To Build a Honeypot - article by Lanace Spitzner

CyberCop Sting - product by NAI

dtk - Fred Cohen's Deception Toolkit

NFR's BackOffice Friendly - product by Marcus Ranum and L0pht

and finally, a cool new product that i saw at RSA2000
ManTrap - product by Recourse Technologies that is based on Solaris 7

This is very wrong!!!!

[segmond]

"Update: 04/07 03:09 by CT: originally this story misused 'hacker' quite offensively. I corrected it."
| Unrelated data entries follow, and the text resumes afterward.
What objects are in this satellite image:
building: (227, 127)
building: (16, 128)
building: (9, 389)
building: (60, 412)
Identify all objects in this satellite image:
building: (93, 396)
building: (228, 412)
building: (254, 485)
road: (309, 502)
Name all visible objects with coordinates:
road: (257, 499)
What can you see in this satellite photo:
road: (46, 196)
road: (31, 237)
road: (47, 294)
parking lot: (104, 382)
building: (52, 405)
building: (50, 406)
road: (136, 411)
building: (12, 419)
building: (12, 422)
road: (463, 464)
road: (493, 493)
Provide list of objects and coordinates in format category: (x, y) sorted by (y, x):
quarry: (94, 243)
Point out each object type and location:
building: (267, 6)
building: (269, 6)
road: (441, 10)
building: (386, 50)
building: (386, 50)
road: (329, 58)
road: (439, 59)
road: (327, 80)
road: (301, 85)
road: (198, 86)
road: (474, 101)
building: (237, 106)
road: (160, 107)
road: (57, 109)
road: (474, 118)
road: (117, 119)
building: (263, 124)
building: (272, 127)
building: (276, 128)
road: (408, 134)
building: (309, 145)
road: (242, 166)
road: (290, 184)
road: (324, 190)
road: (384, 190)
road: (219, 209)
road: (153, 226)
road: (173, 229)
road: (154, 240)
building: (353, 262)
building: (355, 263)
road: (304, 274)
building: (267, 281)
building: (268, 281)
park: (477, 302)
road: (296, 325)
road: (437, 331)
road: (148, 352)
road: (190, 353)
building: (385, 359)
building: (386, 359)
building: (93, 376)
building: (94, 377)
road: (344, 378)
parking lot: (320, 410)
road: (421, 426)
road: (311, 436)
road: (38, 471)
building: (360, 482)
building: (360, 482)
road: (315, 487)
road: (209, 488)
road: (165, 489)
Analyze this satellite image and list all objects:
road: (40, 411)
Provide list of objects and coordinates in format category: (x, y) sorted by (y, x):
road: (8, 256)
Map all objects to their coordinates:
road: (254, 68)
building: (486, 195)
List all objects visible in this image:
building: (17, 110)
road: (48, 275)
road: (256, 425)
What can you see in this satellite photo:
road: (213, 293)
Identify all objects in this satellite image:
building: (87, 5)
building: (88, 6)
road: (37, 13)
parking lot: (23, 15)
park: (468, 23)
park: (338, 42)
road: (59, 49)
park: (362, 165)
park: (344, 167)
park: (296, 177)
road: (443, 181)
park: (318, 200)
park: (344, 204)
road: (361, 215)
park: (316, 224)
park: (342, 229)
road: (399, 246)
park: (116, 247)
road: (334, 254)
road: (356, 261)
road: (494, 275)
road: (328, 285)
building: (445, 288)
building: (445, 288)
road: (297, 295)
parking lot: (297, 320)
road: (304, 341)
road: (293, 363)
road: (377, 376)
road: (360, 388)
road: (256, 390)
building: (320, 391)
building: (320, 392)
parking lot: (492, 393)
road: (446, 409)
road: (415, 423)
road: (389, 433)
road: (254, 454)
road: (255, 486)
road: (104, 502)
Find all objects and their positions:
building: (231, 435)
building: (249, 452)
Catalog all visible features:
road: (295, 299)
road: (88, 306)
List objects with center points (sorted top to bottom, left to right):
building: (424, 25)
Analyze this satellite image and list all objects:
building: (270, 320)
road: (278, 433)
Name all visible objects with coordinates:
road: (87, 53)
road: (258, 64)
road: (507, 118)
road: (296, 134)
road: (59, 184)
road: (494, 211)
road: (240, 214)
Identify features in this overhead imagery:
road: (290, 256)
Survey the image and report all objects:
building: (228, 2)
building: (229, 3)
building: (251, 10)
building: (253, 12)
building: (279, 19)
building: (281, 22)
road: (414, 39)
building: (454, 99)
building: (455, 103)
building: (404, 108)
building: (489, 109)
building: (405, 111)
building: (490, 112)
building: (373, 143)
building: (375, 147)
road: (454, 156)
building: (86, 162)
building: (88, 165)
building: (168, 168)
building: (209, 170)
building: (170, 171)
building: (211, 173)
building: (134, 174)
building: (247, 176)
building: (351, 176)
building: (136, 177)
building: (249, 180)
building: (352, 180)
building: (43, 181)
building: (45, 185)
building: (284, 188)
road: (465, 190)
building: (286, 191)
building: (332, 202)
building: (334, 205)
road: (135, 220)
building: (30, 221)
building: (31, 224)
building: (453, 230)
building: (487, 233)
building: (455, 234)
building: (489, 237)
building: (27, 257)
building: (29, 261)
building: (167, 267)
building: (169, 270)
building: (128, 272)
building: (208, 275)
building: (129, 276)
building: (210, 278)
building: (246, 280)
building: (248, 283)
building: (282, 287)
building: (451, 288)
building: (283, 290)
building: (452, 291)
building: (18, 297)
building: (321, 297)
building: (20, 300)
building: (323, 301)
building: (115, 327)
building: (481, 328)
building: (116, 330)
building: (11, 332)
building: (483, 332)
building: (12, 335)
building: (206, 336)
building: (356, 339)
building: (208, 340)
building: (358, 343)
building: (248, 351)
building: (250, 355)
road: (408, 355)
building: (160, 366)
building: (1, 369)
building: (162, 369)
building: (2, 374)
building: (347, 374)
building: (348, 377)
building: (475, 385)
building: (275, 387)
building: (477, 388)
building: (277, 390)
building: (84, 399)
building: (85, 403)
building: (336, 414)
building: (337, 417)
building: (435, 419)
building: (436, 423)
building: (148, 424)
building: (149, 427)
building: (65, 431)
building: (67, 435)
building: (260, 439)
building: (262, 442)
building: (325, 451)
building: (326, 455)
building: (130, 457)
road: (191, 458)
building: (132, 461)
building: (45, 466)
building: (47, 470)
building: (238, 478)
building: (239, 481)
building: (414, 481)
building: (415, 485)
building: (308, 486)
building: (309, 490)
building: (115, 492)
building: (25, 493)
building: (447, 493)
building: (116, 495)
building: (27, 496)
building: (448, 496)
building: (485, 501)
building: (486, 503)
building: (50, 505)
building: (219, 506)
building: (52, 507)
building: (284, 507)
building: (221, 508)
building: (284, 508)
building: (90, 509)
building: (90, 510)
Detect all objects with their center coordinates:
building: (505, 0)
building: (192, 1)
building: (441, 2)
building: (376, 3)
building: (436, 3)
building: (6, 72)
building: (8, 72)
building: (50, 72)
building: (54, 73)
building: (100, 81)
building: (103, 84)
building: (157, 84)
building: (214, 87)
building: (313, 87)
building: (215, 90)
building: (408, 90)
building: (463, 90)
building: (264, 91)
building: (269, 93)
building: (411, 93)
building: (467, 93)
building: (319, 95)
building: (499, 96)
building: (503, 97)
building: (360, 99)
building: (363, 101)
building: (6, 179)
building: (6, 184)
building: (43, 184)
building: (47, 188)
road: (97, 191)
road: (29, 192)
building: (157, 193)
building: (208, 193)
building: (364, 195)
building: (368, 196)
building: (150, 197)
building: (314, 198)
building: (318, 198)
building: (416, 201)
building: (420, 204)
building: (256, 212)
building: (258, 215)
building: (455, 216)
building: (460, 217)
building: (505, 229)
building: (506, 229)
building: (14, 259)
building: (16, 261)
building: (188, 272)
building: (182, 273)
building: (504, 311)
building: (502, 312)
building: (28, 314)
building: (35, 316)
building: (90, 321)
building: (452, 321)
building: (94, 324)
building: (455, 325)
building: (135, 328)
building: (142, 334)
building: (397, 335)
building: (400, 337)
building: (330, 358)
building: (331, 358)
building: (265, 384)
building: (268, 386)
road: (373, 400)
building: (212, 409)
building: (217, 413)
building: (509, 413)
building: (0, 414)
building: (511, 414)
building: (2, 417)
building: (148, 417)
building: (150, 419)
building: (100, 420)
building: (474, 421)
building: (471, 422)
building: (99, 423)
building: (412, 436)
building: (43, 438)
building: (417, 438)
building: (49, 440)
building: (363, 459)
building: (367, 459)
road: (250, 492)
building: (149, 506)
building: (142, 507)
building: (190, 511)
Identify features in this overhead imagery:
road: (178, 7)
I must object, and I hope that many people object as well, You bring news to us, and you should bring it the way it came, raw and original, irrelevant of it is offensive to you or not. "hacker" used for a computer cracker might be an offensive term to you, but what about me? I work in the computer security industry, so have you more credits to tell me what to refer a computer criminal as? I call them hackers, why? because that is what it means now, till the media comes up with a new term, the original old term is lost, and you can't do shit about it. But I digress, I do not care what you call them or what anyone call them, I call them "script kiddies", "computer criminals or intruders", but back to the gist of my post. You should never never ever modify a post! I hope this is the last we see this on slashdot, because this is misinformation. I saw a comment by someone thinking that this guy had a clue because he refered to computer intruders as crackers, if only you had left the post as the original, the owner of the comment might have thought twice. What next? tomorrow andovernet will ask you to edit a news because it is offensive? You commited a big boo boo, but it is okay, we all make mistakes once, but I really hope that this doesn't happen again!!!